アリサさんが組んでいた腕を解くと、タイチさんもしっかりとそれを握り返す。
引き継がれるサンタ魂。
俺と横の男は自然と拍手をし、家人もそれに倣ってくれた。
タイチさんを加えたご家族に見送られ次のお宅に向かおうとした時、服を引っ張られた感覚がした。
アイシャちゃんだ。
「まって、サンタのお兄さん。まだ終わってないの」
どういう事か。
視線を合わせる為に屈んでみると、彼女の目は真剣な光を宿していた。
「お兄さん、わたしと今日いちにち過ごしてください。わたしだけのサンタさんになってください」
まだ少し舌足らずな滑舌での精一杯の告白。
表情は真剣そのもので、期待と不安が入り混じっている。
……この顔は、誤魔化せないなぁ。
「愛紗ちゃん、で良かったかな?」
首を大きく縦に振る愛紗ちゃん。
俺も真剣な表情になり、彼女に応える。
「愛紗ちゃん、君の真剣な思いは確かに受け取った。君を一人の女性として見た上で返事を返させて貰うよ」
彼女から申し出られた『恋人になってくれ』という願いを踏みにじる形で。
「済まないが、辞退させて頂くよ。俺はまだ『皆の』サンタクロースで居たいんだ」
自分のサンタにはなってくれない、というニュアンスは伝わったのか。
彼女を含め周囲が凍り付く。
俺は構わず続ける。
「俺はね。サンタクロースになりたくて仕方ないんだ。ずっと子供の頃からの夢――そう、愛紗ちゃんよりもまだ小さい時からの夢だ」
壊れ物を扱うかのように彼女の両肩に手を添える。
一瞬彼女が跳ねるように動くが、落ち着いてくれたようで手を払い除けたりはされなかった。

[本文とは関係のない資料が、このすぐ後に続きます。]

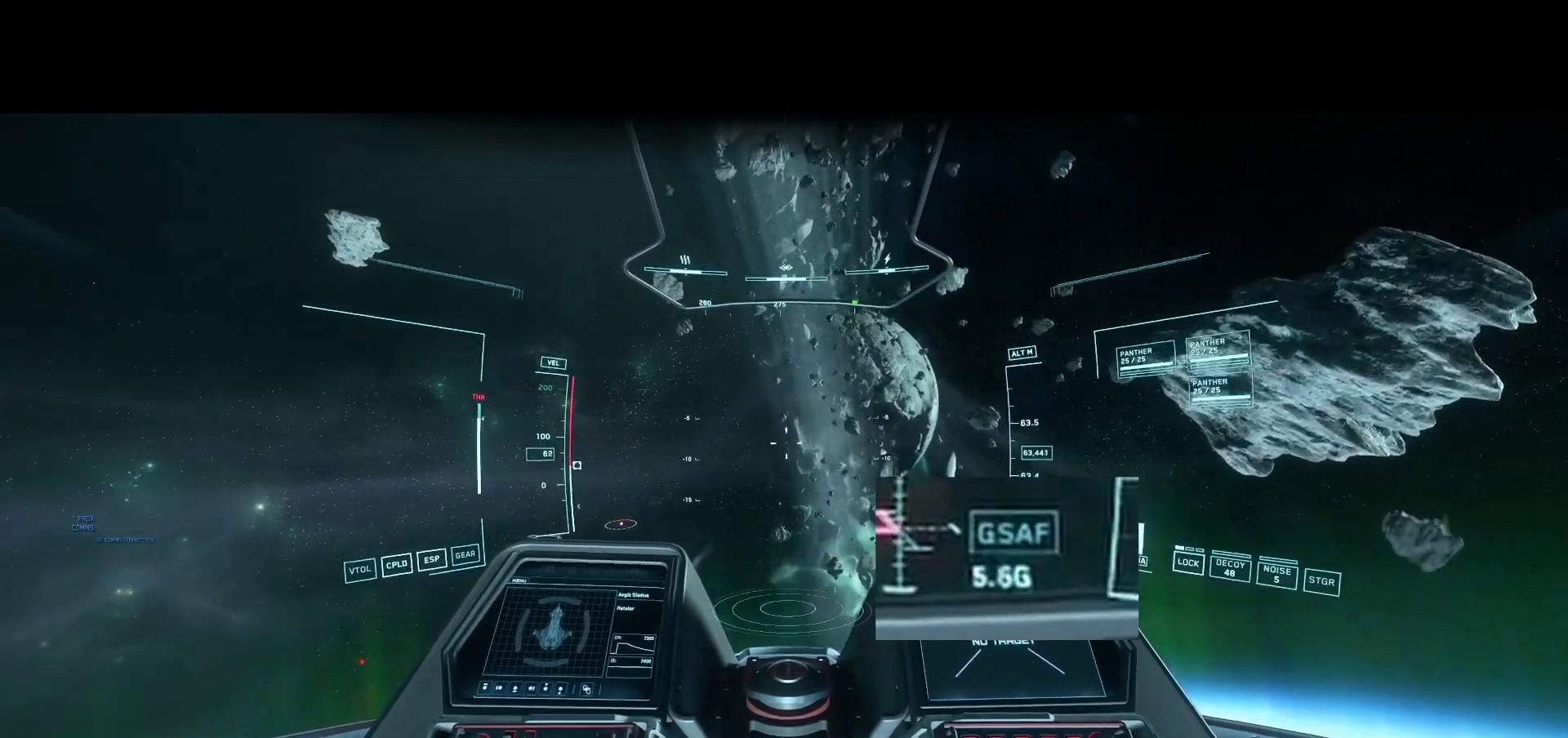
{"buttons": [], "left_stick": "center", "right_stick": "up-left", "events": []}
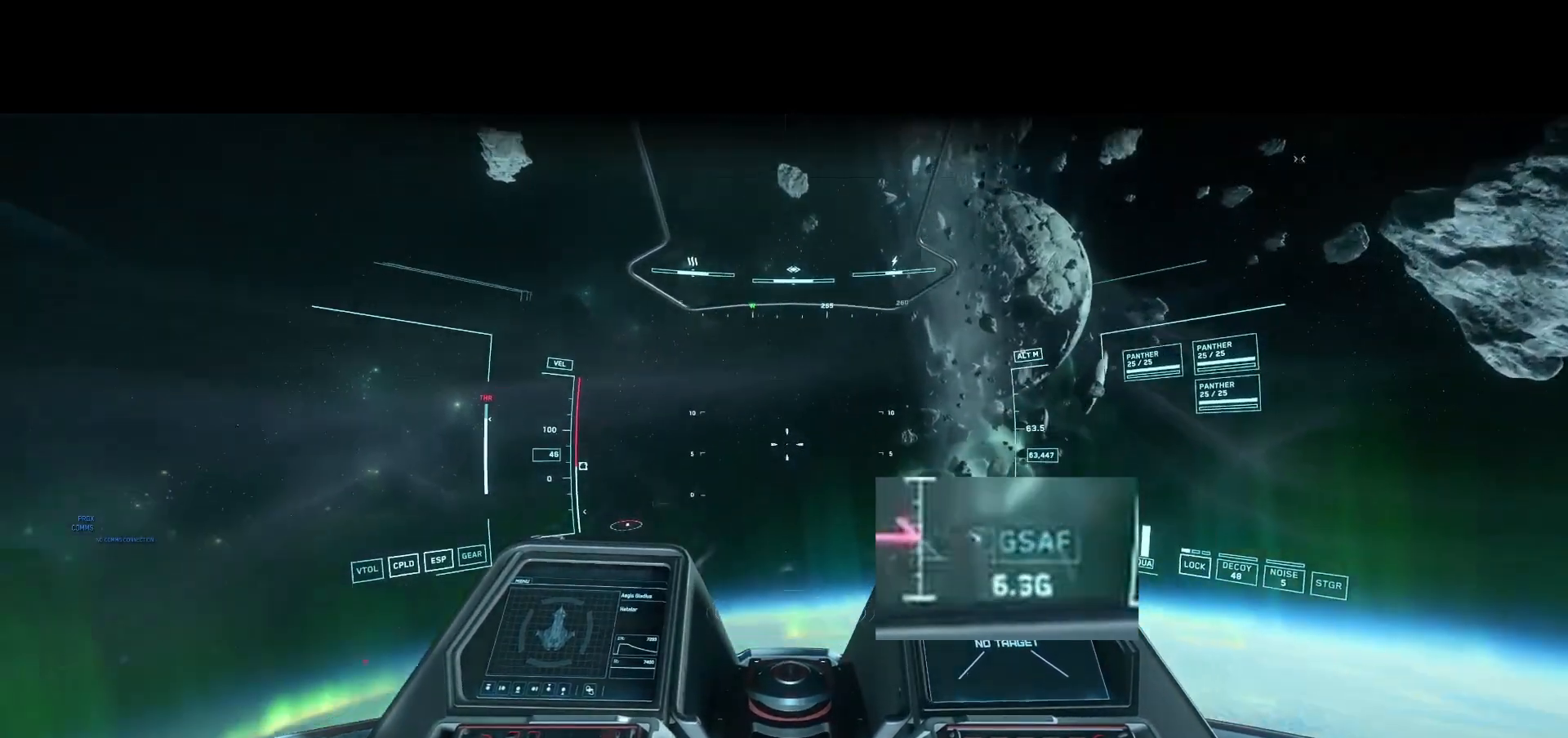
{"buttons": [], "left_stick": "center", "right_stick": "up-left", "events": []}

「君くらいの子供達が喜ぶ顔が好きだ。夢と期待に胸を膨らませてサンタの到着を待ちわびる姿が大好きだ。望んだプレゼントを手にして喜ぶ姿は堪らなく大好きだ」
顔はなるべく真剣な表情を崩さないように。
目には可能な限りの誠意を込めて。
視線を逸らさず、彼女を見る。
「俺は沢山の子供達の笑顔が見たい。言い訳ではあるが、だからこそ君だけのサンタクロースにはなれない……許して欲しい」
最初は泣きそうな表情だった愛紗ちゃんも、こちらが真剣に話した事で納得したのかもうその翳りは無い。
「わかった……でも聞いてもいい?」
「? 何かな、俺に答えられる事なら何なりと」
「お兄さんはわたしが小さいから断ったわけじゃないんだよね? おっきくなったら、わたしだけのサンタさんになってくれる?」
わぉ、答え辛い質問きたわー。
これって下手すると俺の人生ルート一直線だよ。
しかし俺の語彙はもうネタ切れだ。
……仕方ない、切り札といくか……。
「俺は皆のサンタを目指してるからね、そこは譲れない。でも、愛紗ちゃんが俺が皆のサンタで居させてくれるなら俺は君のサンタにもなれるよ」
【奥義】遠回しにお断りします、断固(迫真)。
今まで数々のピンチを乗り切ってきたこの奥義、破れるものなら破ってみるがいい!
「うん! いいよ!!」
……奥義 敗れる。
くっ、だがまだだ……まだ終わらんよ!
「でも、俺より格好いい人や優しい人がきっと見つかるだろうからね。俺の事は愛紗ちゃんが憶えてくれていたらでいいよ」
【奥義派生】時間が解決してくれるさ。
如何な魔物娘といえど、時間という絶対の支配者には抗えまい。
時間が経てば俺は過去の人って事で。
さて、ここらで切り上げないと時間が無くなる。
只でさえ一人減ったからな。
急がないと。
「じゃあね、愛紗ちゃん。縁があったらまた」
腰を浮かして今度こそ次のお宅へ。
一軒目でこれとは、今年は中々ハードになりそうだ。
「まって!お兄ちゃんの名前、まだ聞いてない」
それもそうか。愛紗ちゃんの名前は間接的に知っただけだが、こっちだけ知っているのは流石に不公平だな。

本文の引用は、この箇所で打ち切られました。